→ **Data excerpts**:

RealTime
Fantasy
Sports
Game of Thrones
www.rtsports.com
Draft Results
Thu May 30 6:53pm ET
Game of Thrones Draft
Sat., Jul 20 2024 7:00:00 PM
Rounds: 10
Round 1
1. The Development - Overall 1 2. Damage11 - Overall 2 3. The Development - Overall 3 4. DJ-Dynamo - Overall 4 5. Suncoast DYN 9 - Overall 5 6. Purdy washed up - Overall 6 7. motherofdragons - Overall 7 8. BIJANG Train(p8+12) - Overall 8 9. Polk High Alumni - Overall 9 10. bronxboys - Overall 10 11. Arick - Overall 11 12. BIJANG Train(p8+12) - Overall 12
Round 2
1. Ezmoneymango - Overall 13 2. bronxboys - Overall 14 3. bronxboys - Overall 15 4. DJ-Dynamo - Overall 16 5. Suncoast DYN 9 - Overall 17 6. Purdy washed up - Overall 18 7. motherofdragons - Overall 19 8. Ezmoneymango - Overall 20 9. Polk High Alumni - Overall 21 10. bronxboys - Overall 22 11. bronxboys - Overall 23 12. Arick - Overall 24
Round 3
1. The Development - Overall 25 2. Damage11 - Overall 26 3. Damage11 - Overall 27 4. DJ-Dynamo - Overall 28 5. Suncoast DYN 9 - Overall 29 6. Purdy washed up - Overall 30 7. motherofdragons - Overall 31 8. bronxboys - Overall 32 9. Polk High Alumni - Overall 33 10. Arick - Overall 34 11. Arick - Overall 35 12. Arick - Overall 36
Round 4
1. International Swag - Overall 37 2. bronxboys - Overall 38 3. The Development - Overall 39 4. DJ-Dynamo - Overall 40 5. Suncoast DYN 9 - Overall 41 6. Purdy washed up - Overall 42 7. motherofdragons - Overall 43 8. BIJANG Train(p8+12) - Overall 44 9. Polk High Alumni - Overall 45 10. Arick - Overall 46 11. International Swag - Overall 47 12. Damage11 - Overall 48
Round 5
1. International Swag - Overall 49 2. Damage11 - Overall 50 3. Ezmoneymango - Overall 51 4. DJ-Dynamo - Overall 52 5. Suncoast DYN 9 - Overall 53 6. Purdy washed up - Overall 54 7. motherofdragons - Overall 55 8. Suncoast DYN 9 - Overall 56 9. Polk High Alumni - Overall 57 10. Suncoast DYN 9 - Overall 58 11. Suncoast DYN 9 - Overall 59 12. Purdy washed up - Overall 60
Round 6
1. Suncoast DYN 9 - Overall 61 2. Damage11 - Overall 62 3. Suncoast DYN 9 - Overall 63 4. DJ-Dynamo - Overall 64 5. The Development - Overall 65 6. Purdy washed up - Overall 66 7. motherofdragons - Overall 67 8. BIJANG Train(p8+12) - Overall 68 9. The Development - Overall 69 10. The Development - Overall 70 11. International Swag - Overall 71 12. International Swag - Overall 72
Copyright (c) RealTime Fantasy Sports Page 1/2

→ **Requirement**: Retyping every entry exactly is the whole of the task.

→ **Solution to this exercise**:
RealTime
Fantasy
Sports
Game of Thrones
www.rtsports.com
Draft Results
Thu May 30 6:53pm ET
Game of Thrones Draft
Sat., Jul 20 2024 7:00:00 PM
Rounds: 10
Round 1
1. The Development - Overall 1 2. Damage11 - Overall 2 3. The Development - Overall 3 4. DJ-Dynamo - Overall 4 5. Suncoast DYN 9 - Overall 5 6. Purdy washed up - Overall 6 7. motherofdragons - Overall 7 8. BIJANG Train(p8+12) - Overall 8 9. Polk High Alumni - Overall 9 10. bronxboys - Overall 10 11. Arick - Overall 11 12. BIJANG Train(p8+12) - Overall 12
Round 2
1. Ezmoneymango - Overall 13 2. bronxboys - Overall 14 3. bronxboys - Overall 15 4. DJ-Dynamo - Overall 16 5. Suncoast DYN 9 - Overall 17 6. Purdy washed up - Overall 18 7. motherofdragons - Overall 19 8. Ezmoneymango - Overall 20 9. Polk High Alumni - Overall 21 10. bronxboys - Overall 22 11. bronxboys - Overall 23 12. Arick - Overall 24
Round 3
1. The Development - Overall 25 2. Damage11 - Overall 26 3. Damage11 - Overall 27 4. DJ-Dynamo - Overall 28 5. Suncoast DYN 9 - Overall 29 6. Purdy washed up - Overall 30 7. motherofdragons - Overall 31 8. bronxboys - Overall 32 9. Polk High Alumni - Overall 33 10. Arick - Overall 34 11. Arick - Overall 35 12. Arick - Overall 36
Round 4
1. International Swag - Overall 37 2. bronxboys - Overall 38 3. The Development - Overall 39 4. DJ-Dynamo - Overall 40 5. Suncoast DYN 9 - Overall 41 6. Purdy washed up - Overall 42 7. motherofdragons - Overall 43 8. BIJANG Train(p8+12) - Overall 44 9. Polk High Alumni - Overall 45 10. Arick - Overall 46 11. International Swag - Overall 47 12. Damage11 - Overall 48
Round 5
1. International Swag - Overall 49 2. Damage11 - Overall 50 3. Ezmoneymango - Overall 51 4. DJ-Dynamo - Overall 52 5. Suncoast DYN 9 - Overall 53 6. Purdy washed up - Overall 54 7. motherofdragons - Overall 55 8. Suncoast DYN 9 - Overall 56 9. Polk High Alumni - Overall 57 10. Suncoast DYN 9 - Overall 58 11. Suncoast DYN 9 - Overall 59 12. Purdy washed up - Overall 60
Round 6
1. Suncoast DYN 9 - Overall 61 2. Damage11 - Overall 62 3. Suncoast DYN 9 - Overall 63 4. DJ-Dynamo - Overall 64 5. The Development - Overall 65 6. Purdy washed up - Overall 66 7. motherofdragons - Overall 67 8. BIJANG Train(p8+12) - Overall 68 9. The Development - Overall 69 10. The Development - Overall 70 11. International Swag - Overall 71 12. International Swag - Overall 72
Copyright (c) RealTime Fantasy Sports Page 1/2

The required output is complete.